Due anni fa negli Stati Uniti il costo del Glivec è cresciuto a 92 mila dollari all’anno, “nonostante i costi di ricerca fossero già compresi nella tariffa iniziale” e “la popolazione che stava assumendo il farmaco era aumentata”. Morale, “nel 2012 l’azienda fattura 4,7 miliardi di dollari”. Il prezzo di un farmaco oggi si basa soprattutto sul valore terapeutico previsto, anche se non risolve la patologia e prolunga soltanto di qualche mese la vita di una persona con effetti collaterali molto pesanti. La conclusione dei medici è che “il prezzo riflette il contesto geopolitico e socioeconomico” del Paese dove viene venduto “che non dipende dai costi di ricerca e sviluppo della molecola”. Il Glivec costa 24 mila dollari all’anno in Russia, 54 mila in Germania, 40 mila in Francia, 29 in Messico, per esempio. Il brevetto del Glivec è scaduto il 28 maggio del 2013. La Food and drug administration ha preferito prorogarlo fino a gennaio 2015. L’Ema (l’agenzia del farmaco europea) addirittura fino a marzo 2016. Intanto in Sud Corea, Canada e Israele esiste già il generico equivalente.
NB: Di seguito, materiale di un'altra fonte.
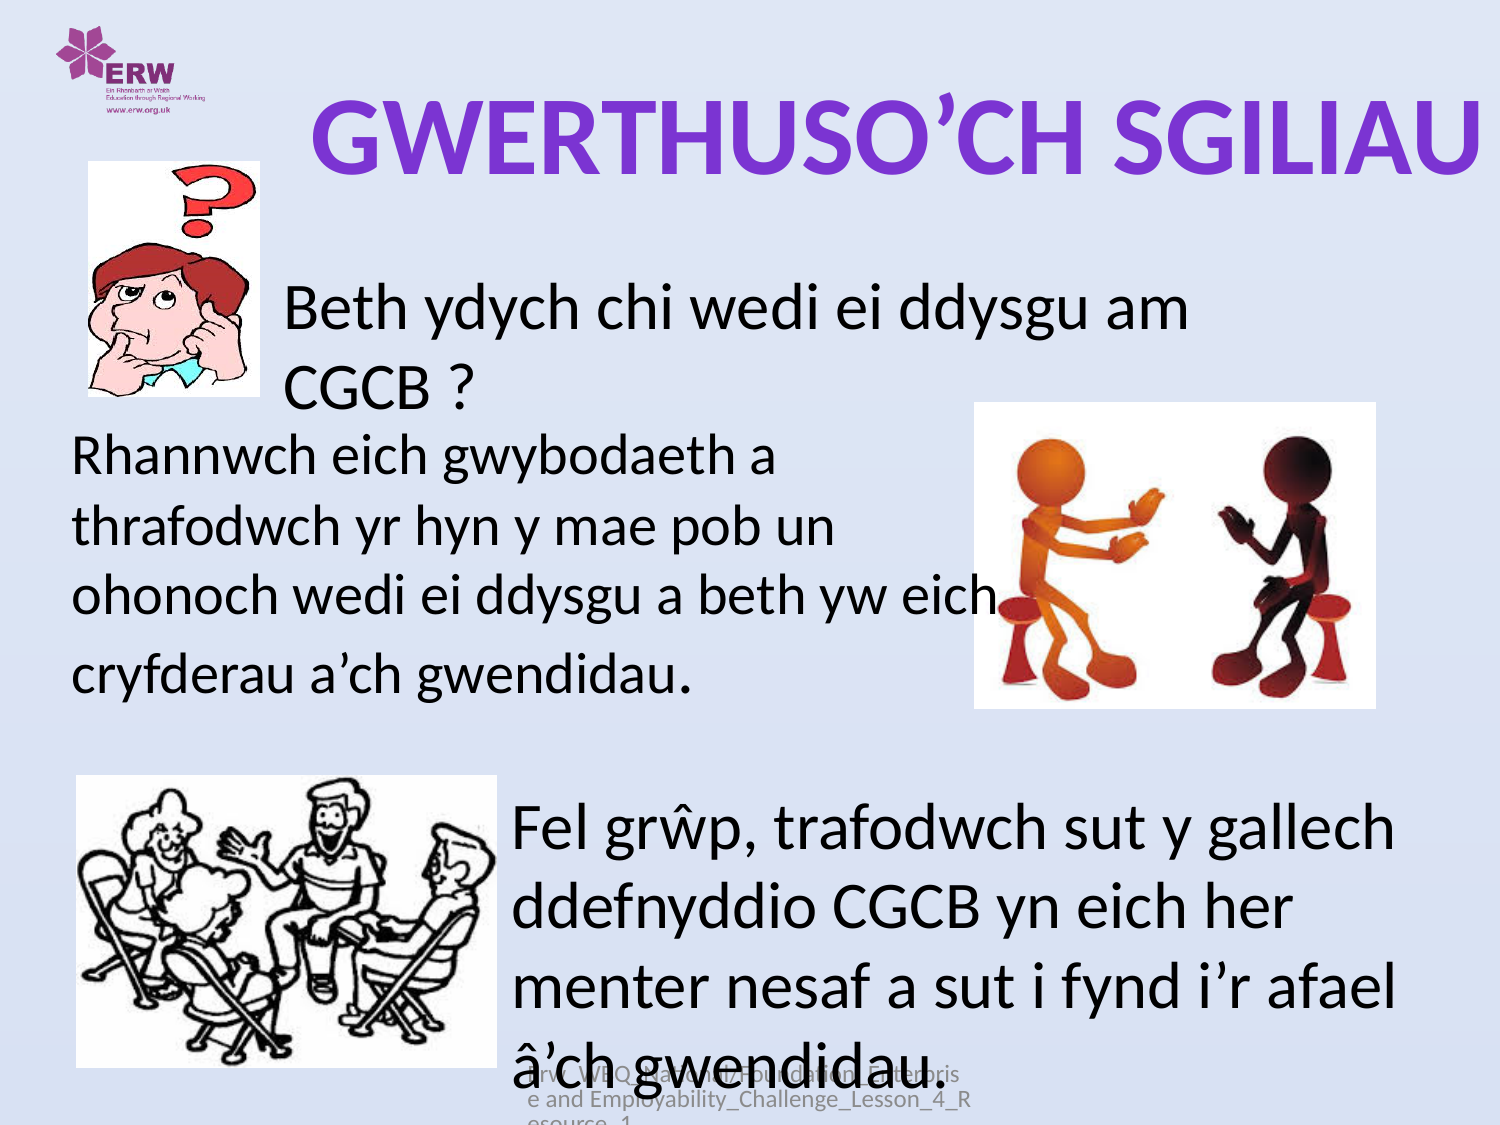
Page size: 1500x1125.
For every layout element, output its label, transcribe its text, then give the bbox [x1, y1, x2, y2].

picture [56, 26, 205, 115]
picture [75, 774, 497, 1068]
footer Erw_WBQ_National/Foundation_Enterprise and Employability_Challenge_Lesson_4_Resource_1 [512, 1042, 988, 1103]
picture [974, 402, 1377, 710]
text_box Fel grŵp, trafodwch sut y gallech ddefnyddio CGCB yn eich her menter nesaf a sut i fynd i’r afael â’ch gwendidau. [496, 775, 1459, 1110]
text_box Beth ydych chi wedi ei ddysgu am CGCB ? [268, 255, 1344, 409]
text_box Rhannwch eich gwybodaeth a thrafodwch yr hyn y mae pob un ohonoch wedi ei ddysgu a beth yw eich cryfderau a’ch gwendidau. [56, 409, 972, 714]
text_box Gwerthuso’ch sgiliau [295, 54, 1500, 205]
picture [88, 161, 261, 397]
La Novartis vorrebbe spingere il Tasigna (nilotinib) come farmaco di prima linea, finora usato nei pazienti intolleranti all’imatinib. “Il farmaco ha molte controindicazioni – spiega Carlo Gambacorti, ematologo e oncologo all’ospedale San Gerardo di Monza, che ha contribuito allo sviluppo preclinico e clinico del Glivec -: può causare ictus, infarti e trombosi negli arti”. A segnalare gli effetti collaterali del Nilotinib sono decine di oncologi di tutto il mondo che da oltre tre anni pubblicano gli inconvenienti del principio attivo sui loro pazienti su importanti riviste, dall’Americanjournal of hematology al Journal of the National Cancer Institute, punti di riferimento per la comunità scientifica internazionale. “Dopo aver scritto due articoli sugli effetti collaterali del Nilotinib – racconta al Fatto quotidiano un ematologo tedesco in anonimato – sono stato subito contattato dai responsabili della Novartis: ‘non avresti dovuto dire quelle cose a tutti’ mi hanno detto. E poi: ‘Dovevi aspettare e al massimo usare il condizionale’. L’azienda non mi ha più fatto collaborare con lei”.